His three-day exhibition ‘In God’s Image’ was held at the International Centre Goa, Dona Paula from February 14. It included a lively conversation with his mother, noted writer and foodie Odette Mascarenhas. The stunning photographs on display covered different cultures and faiths, from Christianity to the mythology of Cambodia – and more often than not were focused on a god.
“God made us in his image. We made him based on our perceptions. His love for us started the war between God and evil when he allowed Lucifer to be cast from heaven. If he looked back at us now, would he be proud?” Nolan asks with an air of mystery.
Perhaps the most notable piece of his exhibition was the ‘Eternal Bond’, a picture of a statue of the Mother Mary and Jesus.

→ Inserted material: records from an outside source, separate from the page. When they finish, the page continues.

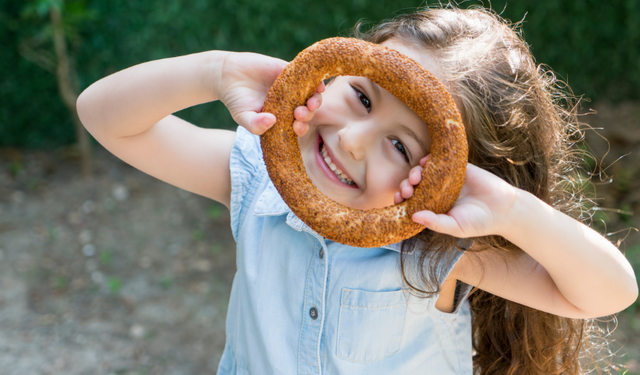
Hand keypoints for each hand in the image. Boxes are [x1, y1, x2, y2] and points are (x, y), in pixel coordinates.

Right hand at [216, 52, 323, 134]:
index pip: (297, 126)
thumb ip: (255, 125)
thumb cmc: (235, 100)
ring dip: (315, 100)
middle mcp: (289, 104)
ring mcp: (291, 88)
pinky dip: (315, 81)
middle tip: (299, 113)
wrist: (227, 75)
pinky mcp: (289, 71)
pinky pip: (306, 76)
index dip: (301, 128)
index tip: (297, 128)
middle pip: (307, 112)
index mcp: (281, 118)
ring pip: (311, 95)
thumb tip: (272, 121)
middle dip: (307, 115)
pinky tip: (318, 86)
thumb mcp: (243, 117)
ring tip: (310, 103)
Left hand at [396, 161, 518, 237]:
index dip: (402, 198)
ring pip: (423, 172)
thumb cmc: (479, 222)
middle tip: (407, 189)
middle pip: (414, 185)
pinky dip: (430, 159)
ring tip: (416, 177)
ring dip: (415, 172)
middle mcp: (437, 192)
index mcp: (434, 207)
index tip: (399, 198)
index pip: (412, 201)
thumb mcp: (455, 227)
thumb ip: (435, 223)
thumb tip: (413, 217)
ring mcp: (446, 179)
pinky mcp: (457, 167)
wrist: (505, 208)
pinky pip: (440, 160)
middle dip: (406, 185)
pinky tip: (425, 162)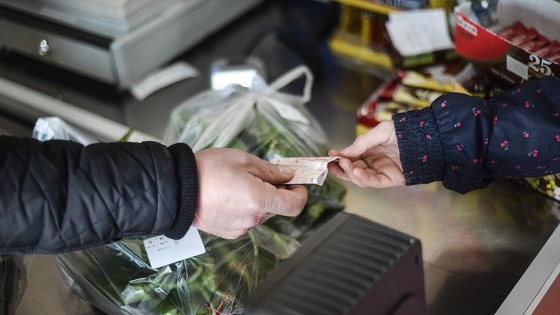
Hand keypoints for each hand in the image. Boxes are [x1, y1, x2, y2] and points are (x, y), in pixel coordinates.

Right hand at [193, 148, 307, 238]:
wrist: (175, 189)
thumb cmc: (207, 170)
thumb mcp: (242, 160)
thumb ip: (270, 170)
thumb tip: (288, 175)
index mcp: (259, 200)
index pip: (295, 205)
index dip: (301, 193)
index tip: (297, 182)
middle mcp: (252, 218)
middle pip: (277, 207)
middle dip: (276, 191)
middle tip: (266, 174)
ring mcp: (240, 227)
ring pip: (261, 213)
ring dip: (259, 199)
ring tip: (239, 182)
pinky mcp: (228, 232)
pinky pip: (246, 219)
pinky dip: (245, 207)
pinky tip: (230, 194)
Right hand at [328, 120, 404, 187]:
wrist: (425, 137)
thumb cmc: (404, 131)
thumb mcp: (379, 132)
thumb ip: (361, 143)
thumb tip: (344, 153)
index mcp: (370, 150)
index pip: (351, 157)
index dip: (340, 158)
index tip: (330, 156)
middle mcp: (374, 162)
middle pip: (352, 170)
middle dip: (341, 168)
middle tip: (331, 164)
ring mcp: (381, 171)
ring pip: (360, 178)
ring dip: (350, 173)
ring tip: (345, 165)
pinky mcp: (390, 179)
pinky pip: (373, 182)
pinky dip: (362, 178)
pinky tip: (355, 172)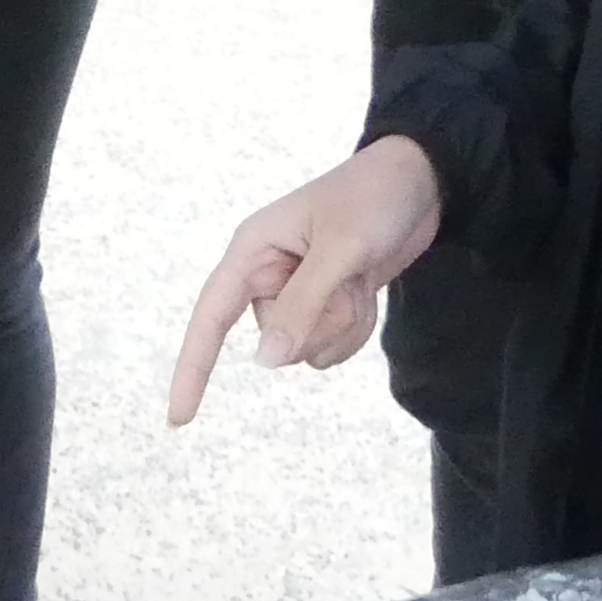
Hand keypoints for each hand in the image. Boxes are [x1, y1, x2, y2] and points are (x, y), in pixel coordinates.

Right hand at [168, 136, 444, 423]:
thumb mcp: (341, 249)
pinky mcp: (327, 302)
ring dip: (343, 324)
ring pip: (307, 348)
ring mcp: (298, 291)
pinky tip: (367, 289)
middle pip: (275, 340)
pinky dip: (356, 326)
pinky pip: (332, 343)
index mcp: (252, 251)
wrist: (423, 180)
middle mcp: (267, 274)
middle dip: (319, 323)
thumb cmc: (373, 199)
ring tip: (360, 278)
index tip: (178, 420)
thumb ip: (302, 304)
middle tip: (348, 279)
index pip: (209, 318)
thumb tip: (265, 361)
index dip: (192, 369)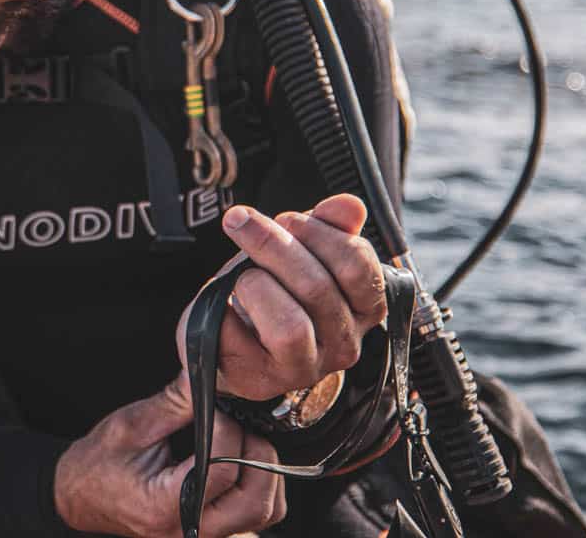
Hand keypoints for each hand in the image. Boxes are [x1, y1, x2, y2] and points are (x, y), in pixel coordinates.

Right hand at [54, 371, 285, 536]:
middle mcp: (189, 529)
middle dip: (255, 452)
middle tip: (235, 426)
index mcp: (165, 506)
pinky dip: (257, 483)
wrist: (78, 494)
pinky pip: (254, 513)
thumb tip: (209, 372)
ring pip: (263, 510)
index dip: (228, 430)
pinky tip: (236, 458)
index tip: (215, 408)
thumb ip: (176, 401)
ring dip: (262, 470)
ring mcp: (202, 533)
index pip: (222, 470)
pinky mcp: (211, 529)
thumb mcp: (131, 424)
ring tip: (236, 442)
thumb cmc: (98, 463)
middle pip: (255, 500)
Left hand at [178, 193, 386, 402]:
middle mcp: (343, 344)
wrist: (226, 337)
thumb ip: (328, 226)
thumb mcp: (300, 250)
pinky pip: (239, 337)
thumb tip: (350, 207)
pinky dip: (222, 308)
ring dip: (256, 284)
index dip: (320, 234)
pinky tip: (223, 304)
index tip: (287, 219)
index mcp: (363, 308)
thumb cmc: (271, 290)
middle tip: (242, 224)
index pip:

In his words, this bond between mother and child symbolises God creating man. And yet despite the bond, the mother has little control over the impact of the world on her child and therefore it is best to let him find his own way. God may have created us, but our will is free – a message that shines through in Nolan’s work.

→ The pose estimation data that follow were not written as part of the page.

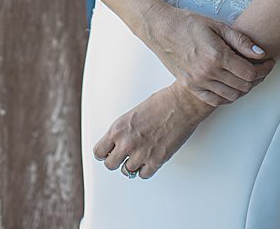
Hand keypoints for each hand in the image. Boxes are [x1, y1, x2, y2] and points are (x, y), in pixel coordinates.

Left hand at [94, 84, 209, 179]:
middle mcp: (126, 143)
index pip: (98, 152)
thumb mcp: (131, 115)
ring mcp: (141, 153)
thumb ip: (122, 131)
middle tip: (121, 157)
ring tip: (138, 156)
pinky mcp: (157, 160)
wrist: (181, 104)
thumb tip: (118, 142)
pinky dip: (145, 170)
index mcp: (118, 129)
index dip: (103, 153)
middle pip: (110, 165)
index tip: (107, 153)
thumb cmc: (160, 104)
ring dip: (132, 165)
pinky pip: (144, 175)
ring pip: (127, 172)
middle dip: (116, 161)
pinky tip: (148, 161)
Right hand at [144, 5, 273, 106]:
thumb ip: (240, 40)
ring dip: (245, 88)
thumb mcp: (216, 25)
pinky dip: (228, 96)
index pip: (250, 73)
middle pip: (244, 86)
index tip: (268, 62)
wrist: (160, 28)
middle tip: (261, 68)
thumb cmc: (187, 23)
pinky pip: (216, 100)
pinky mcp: (190, 86)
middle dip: (258, 78)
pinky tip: (231, 85)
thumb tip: (261, 54)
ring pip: (232, 95)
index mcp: (217, 55)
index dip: (265, 69)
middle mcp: (208, 72)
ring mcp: (198, 82)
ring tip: (247, 76)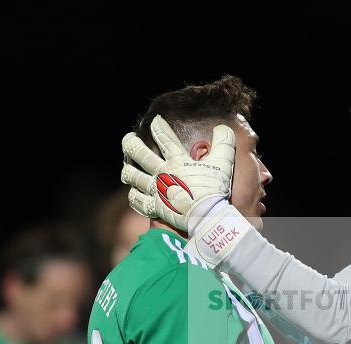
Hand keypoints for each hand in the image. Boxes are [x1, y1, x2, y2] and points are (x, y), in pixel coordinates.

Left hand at [120, 115, 234, 232]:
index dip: (158, 127)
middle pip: (140, 155)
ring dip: (128, 170)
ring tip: (126, 167)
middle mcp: (163, 173)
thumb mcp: (224, 162)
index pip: (164, 138)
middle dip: (131, 144)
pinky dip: (134, 196)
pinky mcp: (155, 208)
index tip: (155, 120)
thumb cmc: (214, 189)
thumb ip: (224, 143)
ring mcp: (157, 191)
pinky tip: (133, 193)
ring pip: (134, 177)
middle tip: (128, 139)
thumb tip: (222, 127)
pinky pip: (138, 200)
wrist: (207, 217)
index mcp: (178, 161)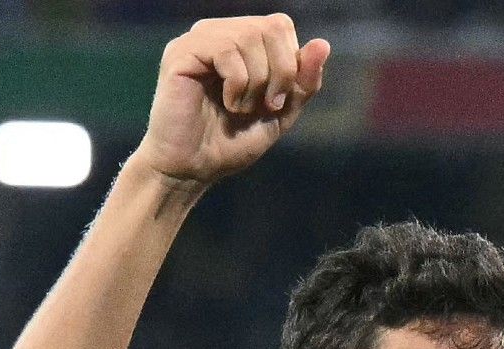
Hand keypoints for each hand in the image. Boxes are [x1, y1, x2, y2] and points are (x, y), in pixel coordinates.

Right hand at [129, 14, 329, 189]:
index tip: (278, 101)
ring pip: (250, 36)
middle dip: (280, 73)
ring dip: (257, 82)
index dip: (290, 63)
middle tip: (265, 105)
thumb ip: (303, 81)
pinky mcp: (181, 52)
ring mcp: (198, 39)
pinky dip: (238, 84)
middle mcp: (219, 32)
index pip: (280, 25)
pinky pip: (226, 50)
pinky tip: (228, 104)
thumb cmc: (232, 141)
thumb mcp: (281, 112)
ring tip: (241, 108)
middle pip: (271, 27)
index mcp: (241, 40)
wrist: (194, 168)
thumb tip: (323, 44)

Nolan speaks compellingly about his favourite techniques, including the use of natural over artificial light and film over digital. He says the process of learning never ends.
Despite his exhibition’s spiritual overtones, there was still something decidedly worldly about his exhibition, not the least of which were the tasty tidbits prepared by his mother Odette, Goa’s undisputed food guru. Nolan offers that everyone is free to like or dislike his work, but he does lament what he calls a lack of appreciation of photographers in India. Unlike much of the rest of the world, he says, photographers here are often not considered artists, but lower on the food chain.
What you click is what you get, so be sure to click well. A creation is only as good as the creator. For photographs such as Nolan’s where conventions are defied, hours and sometimes weeks are spent trying to get that one perfect shot – one that leaves viewers wanting more. In the rare moments when this happens, there’s one proud creator behind it.